Social commerce – i.e. directly shoppable social media channels – is a topic we’ve covered often in these roundups, but it’s also a subject that has been shrouded in a lot of uncertainty in the West due to a lack of integration (commercial and technical) between the social channel and the payment channel. Unlike China, the US and Europe have no real de facto standard for digital payments, which has historically frustrated brands’ ambitions to sell through Instagram et al.
The industry took a step in the right direction this week, though, with the announcement of a partnership between TikTok and Shopify. At this stage, the integration only really works one way; rather than being pitched at allowing TikTok influencers to sell products, it instead makes it easier for Shopify users to turn their products into TikTok video adverts.
While this might seem like a small thing – and it is in theory – it could indicate a move towards tighter links between digital commerce and social advertising. Which, as the world – or at least the West – moves into a winter that could be dominated by more lockdowns and retail closures, is a positive thing. Any additional digital channel counts.
Circular fashion asks some complicated questions.
This week saw the release of several revealing studies, opinion pieces, and analyses of the move towards sustainable and circular fashion.
First, The Interline’s data partner EDITED published the 2020 edition of its annual sustainability edit.
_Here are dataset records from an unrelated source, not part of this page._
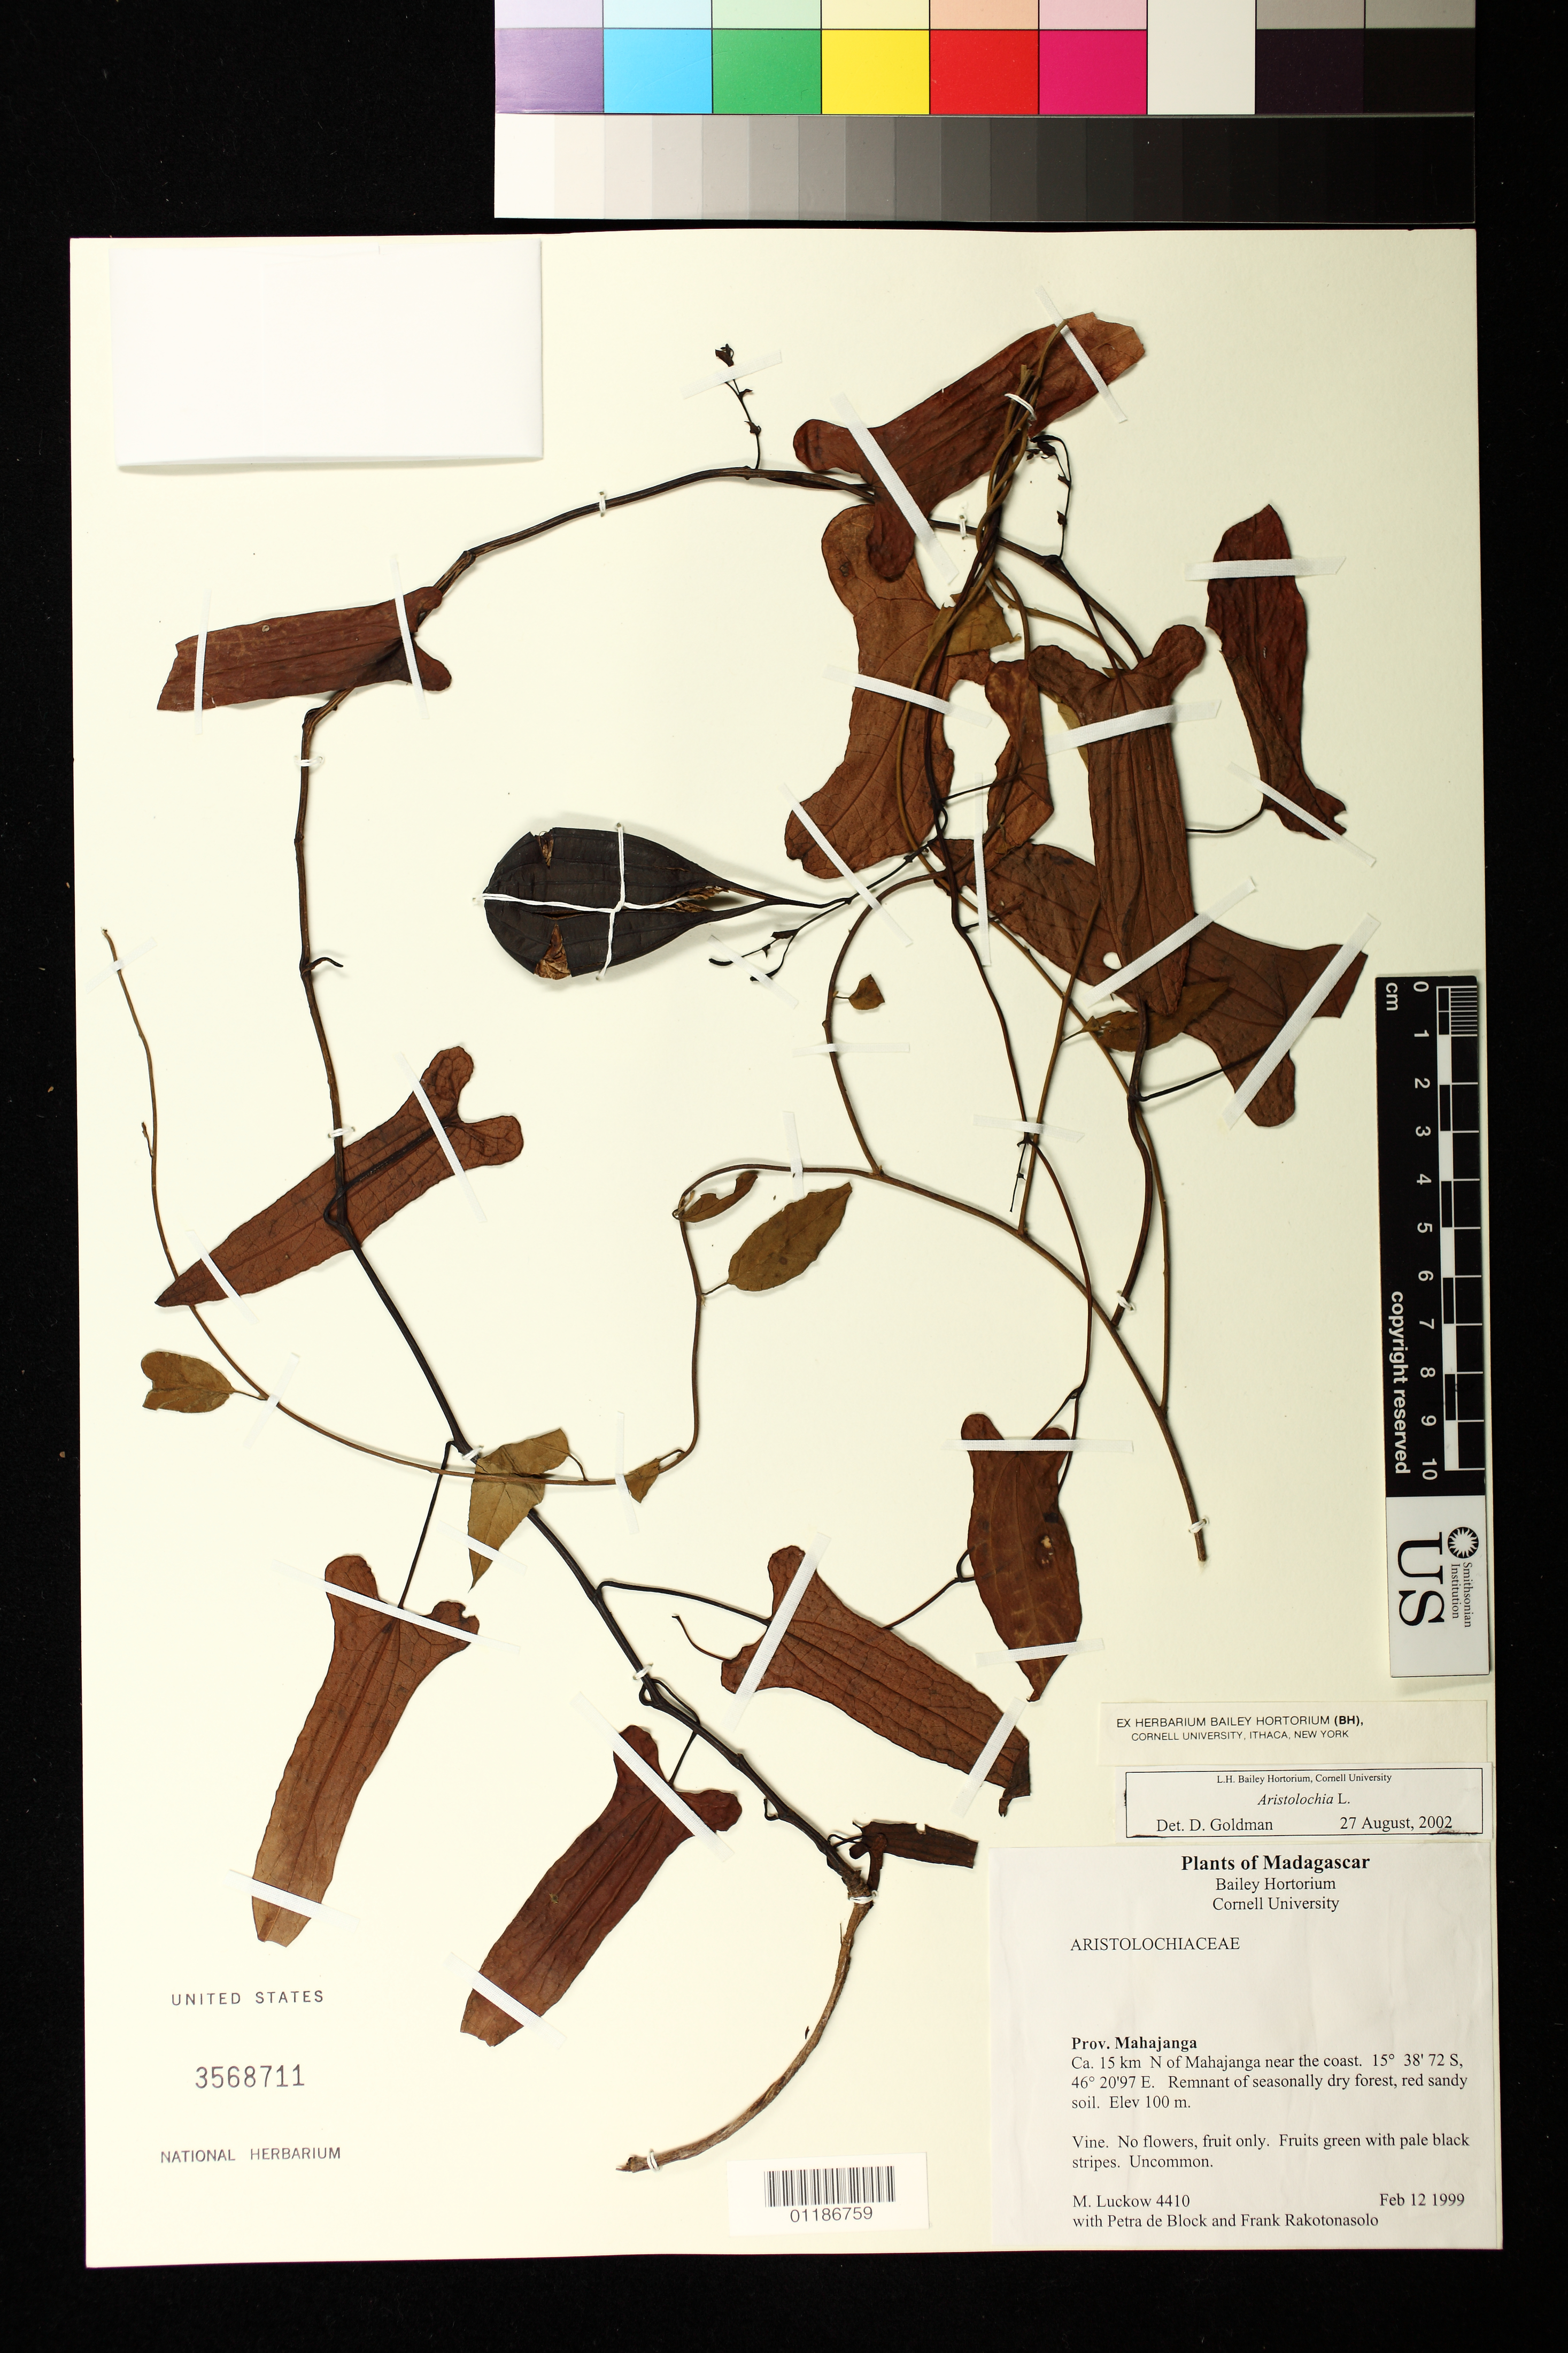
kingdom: Plantae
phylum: Tracheophyta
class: Magnoliopsida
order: Piperales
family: Aristolochiaceae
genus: Aristolochia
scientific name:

This is not a small publication, at 54 pages, but it does provide some key insights into how attitudes and practices around sustainability are evolving. To cherry-pick a few key indicators: fast fashion is slowing down its rate of new product introductions (-11% from 2019 to 2020); the last two years have seen a significant increase in the introduction of new products described as “conscious”; and one of 2020’s largest growth categories, activewear, is helping to spearhead that trend, with an 80% increase in activewear made from recycled polyester being seen year on year.
Despite those positive indicators, though, sustainable and eco-friendly styles still accounted for less than 4% of all products arriving in the UK market in the first nine months of this year, which suggests that sustainability – from a product composition and production point of view, at least – still has a long way to go.
But the same cannot be said for the other component of sustainability and circularity: the secondary market. An article published yesterday sheds some light on precisely why younger shoppers are gravitating towards thrift stores (charity shops here in the UK), and the answer is more complicated than just cost. And numbers published earlier this month suggest that the same trend towards second-hand goods also crosses gender lines.
While circular fashion is clearly a positive thing from a sustainability point of view – clothes have much longer lives, with a direct impact on waste – following it through to its logical conclusion will see fewer new garments being made. And the likely casualties of this shortfall in the need for production are likely to be workers in garment manufacturing destinations like Bangladesh, where huge numbers livelihoods are already in a very precarious position.
This is likely to be where the considerable investments that forward-thinking suppliers in those countries are making in their own technology ecosystems – some of which have outpaced the projects their brand and retail customers overseas have undertaken – will pay off, but this will certainly not cover everyone. In the very near future, fashion (and the world) will need to reckon with the question of not only how many new garments are sold, but what happens to the people whose lives hinged on high volume production.
This sensitive equation between environmentalism and ethics is something The Interline will return to in early 2021.